Background and history
Marian antiphons have been sung, since the thirteenth century, at the close of
Compline, the last Office of the day.
Peter Canisius (d. 1597) noted that one praises God in Mary when one turns to her in song.
 Liturgically, the Salve Regina is the best known of four prescribed
Marian Anthems recited after Compline, and, in some uses, after Lauds or other Hours.
 Its use after Compline is likely traceable to the monastic practice of intoning it in chapel and chanting it on the way to sleeping quarters.
It was set down in its current form at the Abbey of
Cluny in the 12th century, where it was used as a processional hymn on Marian feasts. The Cistercians chanted the Salve Regina daily from 1218.
 It was popular at medieval universities as evening song, and according to Fr. Juniper Carol, it came to be part of the ritual for the blessing of a ship.
 While the anthem figured largely in liturgical and in general popular Catholic devotion, it was especially dear to sailors.

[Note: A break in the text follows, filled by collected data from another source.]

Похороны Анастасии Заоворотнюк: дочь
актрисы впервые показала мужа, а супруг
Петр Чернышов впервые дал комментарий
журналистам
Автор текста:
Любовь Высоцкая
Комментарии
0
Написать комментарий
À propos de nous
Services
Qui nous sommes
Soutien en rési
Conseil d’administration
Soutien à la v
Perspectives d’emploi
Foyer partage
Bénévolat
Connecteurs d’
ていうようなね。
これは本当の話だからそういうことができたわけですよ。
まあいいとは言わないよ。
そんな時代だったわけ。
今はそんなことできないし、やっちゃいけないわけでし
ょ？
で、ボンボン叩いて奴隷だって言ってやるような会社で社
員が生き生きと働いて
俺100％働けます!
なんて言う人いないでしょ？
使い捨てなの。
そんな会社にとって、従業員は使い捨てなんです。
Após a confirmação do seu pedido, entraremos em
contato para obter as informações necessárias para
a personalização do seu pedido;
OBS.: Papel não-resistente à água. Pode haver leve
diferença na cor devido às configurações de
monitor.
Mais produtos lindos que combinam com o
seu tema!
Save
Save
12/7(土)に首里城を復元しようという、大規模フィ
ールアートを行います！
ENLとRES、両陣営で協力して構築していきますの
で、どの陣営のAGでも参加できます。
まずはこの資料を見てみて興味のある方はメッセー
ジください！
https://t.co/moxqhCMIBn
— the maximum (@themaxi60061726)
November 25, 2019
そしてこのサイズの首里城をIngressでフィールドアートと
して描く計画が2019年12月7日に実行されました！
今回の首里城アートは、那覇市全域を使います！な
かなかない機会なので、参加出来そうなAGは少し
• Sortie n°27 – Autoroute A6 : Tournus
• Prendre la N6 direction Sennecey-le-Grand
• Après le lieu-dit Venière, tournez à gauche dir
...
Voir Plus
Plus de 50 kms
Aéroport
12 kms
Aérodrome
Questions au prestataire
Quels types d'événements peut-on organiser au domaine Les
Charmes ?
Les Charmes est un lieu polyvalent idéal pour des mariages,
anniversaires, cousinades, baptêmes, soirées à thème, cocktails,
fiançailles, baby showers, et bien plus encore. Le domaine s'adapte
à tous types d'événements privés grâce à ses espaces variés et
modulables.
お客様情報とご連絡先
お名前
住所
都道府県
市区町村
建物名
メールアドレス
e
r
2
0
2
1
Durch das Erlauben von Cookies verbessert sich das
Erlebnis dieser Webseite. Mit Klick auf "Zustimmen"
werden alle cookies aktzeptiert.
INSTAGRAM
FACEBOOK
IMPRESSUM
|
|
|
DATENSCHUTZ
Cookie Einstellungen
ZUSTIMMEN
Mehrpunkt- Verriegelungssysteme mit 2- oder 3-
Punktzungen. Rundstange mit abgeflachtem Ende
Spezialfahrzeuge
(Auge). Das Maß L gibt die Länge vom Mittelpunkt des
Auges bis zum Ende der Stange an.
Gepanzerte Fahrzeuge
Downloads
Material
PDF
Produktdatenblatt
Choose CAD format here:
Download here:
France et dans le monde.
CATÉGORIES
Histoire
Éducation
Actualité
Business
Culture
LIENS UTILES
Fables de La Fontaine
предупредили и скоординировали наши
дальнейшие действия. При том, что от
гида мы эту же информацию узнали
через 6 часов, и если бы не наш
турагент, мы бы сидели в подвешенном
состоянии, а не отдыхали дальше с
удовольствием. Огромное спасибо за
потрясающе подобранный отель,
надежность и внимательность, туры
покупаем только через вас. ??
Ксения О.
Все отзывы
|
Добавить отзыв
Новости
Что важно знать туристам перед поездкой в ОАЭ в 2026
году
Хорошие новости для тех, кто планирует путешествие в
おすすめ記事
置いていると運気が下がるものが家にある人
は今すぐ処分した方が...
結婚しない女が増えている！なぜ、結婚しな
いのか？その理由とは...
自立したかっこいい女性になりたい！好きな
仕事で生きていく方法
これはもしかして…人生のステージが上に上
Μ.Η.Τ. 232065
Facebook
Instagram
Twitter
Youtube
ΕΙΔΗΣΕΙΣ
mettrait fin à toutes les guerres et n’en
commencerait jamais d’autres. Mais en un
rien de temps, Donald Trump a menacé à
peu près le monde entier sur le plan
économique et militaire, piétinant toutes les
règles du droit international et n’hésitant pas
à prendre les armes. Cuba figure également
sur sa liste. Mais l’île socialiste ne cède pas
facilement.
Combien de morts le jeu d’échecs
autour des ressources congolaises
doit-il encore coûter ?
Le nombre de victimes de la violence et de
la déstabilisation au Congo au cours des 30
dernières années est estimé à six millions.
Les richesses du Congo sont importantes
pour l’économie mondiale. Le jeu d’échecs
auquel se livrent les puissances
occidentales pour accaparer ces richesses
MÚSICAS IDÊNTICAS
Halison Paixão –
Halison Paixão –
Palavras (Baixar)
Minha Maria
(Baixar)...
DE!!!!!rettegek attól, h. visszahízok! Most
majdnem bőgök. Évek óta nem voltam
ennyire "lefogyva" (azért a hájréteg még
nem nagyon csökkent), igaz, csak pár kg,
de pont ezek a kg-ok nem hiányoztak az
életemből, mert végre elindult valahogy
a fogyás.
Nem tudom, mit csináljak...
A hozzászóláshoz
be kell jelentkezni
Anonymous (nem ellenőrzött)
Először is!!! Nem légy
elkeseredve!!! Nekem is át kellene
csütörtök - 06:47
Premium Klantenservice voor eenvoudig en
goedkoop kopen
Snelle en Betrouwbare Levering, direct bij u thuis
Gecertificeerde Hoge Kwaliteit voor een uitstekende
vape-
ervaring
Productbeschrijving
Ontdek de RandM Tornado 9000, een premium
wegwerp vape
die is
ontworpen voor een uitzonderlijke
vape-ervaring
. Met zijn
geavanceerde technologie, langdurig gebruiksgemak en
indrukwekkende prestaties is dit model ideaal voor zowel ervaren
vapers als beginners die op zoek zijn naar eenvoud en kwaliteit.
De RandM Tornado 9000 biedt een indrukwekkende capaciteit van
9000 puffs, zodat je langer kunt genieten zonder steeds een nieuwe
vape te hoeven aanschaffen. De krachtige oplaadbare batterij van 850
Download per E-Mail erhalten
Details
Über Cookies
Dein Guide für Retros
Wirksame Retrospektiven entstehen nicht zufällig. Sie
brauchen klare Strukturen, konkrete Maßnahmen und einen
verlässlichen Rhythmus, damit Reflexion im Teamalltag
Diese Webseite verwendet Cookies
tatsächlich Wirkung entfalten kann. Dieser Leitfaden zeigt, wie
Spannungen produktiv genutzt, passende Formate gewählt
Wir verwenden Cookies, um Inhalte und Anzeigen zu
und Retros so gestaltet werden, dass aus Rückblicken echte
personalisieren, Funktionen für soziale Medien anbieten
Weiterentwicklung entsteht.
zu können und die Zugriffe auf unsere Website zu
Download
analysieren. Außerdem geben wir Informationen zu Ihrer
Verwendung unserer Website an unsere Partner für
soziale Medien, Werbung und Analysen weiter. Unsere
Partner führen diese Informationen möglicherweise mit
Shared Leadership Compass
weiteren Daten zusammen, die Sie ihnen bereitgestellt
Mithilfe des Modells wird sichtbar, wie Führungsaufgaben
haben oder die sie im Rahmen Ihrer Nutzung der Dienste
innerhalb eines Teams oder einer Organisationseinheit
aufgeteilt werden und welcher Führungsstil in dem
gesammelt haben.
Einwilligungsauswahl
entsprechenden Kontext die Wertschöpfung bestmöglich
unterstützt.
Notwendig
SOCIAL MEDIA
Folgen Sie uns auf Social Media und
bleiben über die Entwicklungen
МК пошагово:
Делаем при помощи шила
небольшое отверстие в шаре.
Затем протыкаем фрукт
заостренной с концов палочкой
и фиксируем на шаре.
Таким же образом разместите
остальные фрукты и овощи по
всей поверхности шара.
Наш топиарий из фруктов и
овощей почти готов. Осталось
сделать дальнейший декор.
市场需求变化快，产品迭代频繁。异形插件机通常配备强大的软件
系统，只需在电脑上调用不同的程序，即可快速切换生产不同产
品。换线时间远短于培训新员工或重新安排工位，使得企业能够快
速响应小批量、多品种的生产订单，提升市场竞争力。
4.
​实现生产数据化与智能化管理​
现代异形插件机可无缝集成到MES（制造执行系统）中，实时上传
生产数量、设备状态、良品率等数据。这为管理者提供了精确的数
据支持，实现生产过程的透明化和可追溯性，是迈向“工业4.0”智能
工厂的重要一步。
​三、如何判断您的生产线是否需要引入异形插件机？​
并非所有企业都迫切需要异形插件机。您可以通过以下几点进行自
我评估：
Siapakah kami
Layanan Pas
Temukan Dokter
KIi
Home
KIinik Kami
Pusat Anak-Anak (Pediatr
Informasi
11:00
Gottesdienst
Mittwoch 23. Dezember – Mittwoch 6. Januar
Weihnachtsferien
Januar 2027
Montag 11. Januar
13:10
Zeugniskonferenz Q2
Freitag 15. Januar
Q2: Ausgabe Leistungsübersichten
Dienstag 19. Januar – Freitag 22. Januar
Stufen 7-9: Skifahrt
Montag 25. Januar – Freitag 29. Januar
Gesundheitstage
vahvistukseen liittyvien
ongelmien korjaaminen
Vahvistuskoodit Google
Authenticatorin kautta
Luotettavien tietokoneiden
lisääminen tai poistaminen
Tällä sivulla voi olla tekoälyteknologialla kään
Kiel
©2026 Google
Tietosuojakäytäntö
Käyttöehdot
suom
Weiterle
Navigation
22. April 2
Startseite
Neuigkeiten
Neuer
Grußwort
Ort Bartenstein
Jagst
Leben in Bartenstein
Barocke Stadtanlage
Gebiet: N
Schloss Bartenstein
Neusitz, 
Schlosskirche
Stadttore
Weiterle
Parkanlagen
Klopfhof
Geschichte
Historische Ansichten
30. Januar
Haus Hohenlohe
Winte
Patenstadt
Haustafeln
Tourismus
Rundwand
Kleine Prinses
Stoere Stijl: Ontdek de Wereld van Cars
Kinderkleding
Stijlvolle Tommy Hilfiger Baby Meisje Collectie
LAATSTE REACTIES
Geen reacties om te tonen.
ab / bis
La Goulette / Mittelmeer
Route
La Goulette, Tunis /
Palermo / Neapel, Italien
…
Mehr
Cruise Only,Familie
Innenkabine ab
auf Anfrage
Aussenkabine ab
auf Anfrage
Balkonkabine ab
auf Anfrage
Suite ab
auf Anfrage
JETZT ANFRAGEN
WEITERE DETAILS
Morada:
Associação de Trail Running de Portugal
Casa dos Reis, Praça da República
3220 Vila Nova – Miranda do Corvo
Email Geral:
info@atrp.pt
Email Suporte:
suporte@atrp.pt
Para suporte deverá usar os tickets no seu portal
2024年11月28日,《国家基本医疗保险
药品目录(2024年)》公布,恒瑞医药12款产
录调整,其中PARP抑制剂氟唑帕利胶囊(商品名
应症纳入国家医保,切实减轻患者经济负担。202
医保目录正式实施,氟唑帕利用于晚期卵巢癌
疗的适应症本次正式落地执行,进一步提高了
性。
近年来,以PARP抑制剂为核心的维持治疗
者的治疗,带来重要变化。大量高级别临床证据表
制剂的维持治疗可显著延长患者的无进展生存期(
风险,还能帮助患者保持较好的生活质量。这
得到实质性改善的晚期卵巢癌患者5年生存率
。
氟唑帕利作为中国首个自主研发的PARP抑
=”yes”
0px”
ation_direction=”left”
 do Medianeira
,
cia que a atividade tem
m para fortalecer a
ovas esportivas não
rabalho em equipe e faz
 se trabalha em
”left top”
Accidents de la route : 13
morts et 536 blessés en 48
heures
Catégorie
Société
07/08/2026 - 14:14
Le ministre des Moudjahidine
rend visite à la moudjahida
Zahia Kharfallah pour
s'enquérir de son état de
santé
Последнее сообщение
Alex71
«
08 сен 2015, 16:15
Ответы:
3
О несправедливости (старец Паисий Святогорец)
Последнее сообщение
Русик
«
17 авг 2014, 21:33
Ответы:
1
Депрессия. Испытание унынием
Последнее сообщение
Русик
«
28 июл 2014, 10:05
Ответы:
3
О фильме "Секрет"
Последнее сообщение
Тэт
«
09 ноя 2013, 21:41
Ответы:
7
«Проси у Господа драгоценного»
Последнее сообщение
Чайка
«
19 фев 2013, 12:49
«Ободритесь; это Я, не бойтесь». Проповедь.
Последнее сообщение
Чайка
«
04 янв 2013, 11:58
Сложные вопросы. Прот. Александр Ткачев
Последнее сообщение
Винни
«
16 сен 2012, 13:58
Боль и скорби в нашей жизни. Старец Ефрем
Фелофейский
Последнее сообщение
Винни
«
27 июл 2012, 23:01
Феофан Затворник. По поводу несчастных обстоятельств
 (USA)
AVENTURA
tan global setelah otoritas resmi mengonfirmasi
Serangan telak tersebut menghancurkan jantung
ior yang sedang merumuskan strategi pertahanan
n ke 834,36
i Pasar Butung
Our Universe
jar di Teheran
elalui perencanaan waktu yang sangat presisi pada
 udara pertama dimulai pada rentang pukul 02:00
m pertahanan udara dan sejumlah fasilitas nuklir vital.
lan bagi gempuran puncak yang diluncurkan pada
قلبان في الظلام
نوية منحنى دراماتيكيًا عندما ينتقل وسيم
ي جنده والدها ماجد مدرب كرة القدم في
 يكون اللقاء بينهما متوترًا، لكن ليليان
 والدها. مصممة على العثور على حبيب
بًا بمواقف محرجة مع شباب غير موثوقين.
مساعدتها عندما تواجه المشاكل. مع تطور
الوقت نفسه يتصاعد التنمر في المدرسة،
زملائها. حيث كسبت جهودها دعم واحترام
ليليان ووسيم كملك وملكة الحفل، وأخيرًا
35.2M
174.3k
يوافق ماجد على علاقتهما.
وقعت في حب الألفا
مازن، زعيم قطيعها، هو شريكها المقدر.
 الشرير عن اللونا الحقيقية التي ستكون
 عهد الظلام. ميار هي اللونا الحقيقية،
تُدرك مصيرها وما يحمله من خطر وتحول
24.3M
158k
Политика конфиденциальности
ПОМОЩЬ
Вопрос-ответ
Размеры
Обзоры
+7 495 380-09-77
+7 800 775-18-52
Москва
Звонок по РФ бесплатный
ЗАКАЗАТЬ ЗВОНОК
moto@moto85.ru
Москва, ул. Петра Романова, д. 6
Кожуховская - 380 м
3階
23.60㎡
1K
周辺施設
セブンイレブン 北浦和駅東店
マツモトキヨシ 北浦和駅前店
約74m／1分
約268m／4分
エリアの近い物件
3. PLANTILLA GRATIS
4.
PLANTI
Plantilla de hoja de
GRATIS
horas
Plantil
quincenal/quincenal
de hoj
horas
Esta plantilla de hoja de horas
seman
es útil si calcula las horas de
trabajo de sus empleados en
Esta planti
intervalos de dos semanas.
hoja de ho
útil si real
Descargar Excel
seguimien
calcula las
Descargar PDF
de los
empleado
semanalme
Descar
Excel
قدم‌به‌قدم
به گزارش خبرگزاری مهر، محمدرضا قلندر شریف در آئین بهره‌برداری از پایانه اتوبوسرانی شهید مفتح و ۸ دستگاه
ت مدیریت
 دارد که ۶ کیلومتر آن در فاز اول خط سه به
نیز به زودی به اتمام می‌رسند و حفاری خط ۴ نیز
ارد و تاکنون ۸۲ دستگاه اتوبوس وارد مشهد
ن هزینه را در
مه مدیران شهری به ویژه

In the 18th century, the Salve Regina served as the outline for the classic
Roman Catholic Mariology book
The Glories of Mary by
Alphonsus Liguori. In the first part of the book Alphonsus, a
Doctor of the Church, discusses the Salve Regina and explains how God gave Mary to mankind as the "Gate of Heaven".
It was added to the
series of prayers said at the end of
Low Mass by
Pope Leo XIII.
The Salve Regina is traditionally sung at the end of a priest's funeral Mass by the decedent's fellow priests in attendance.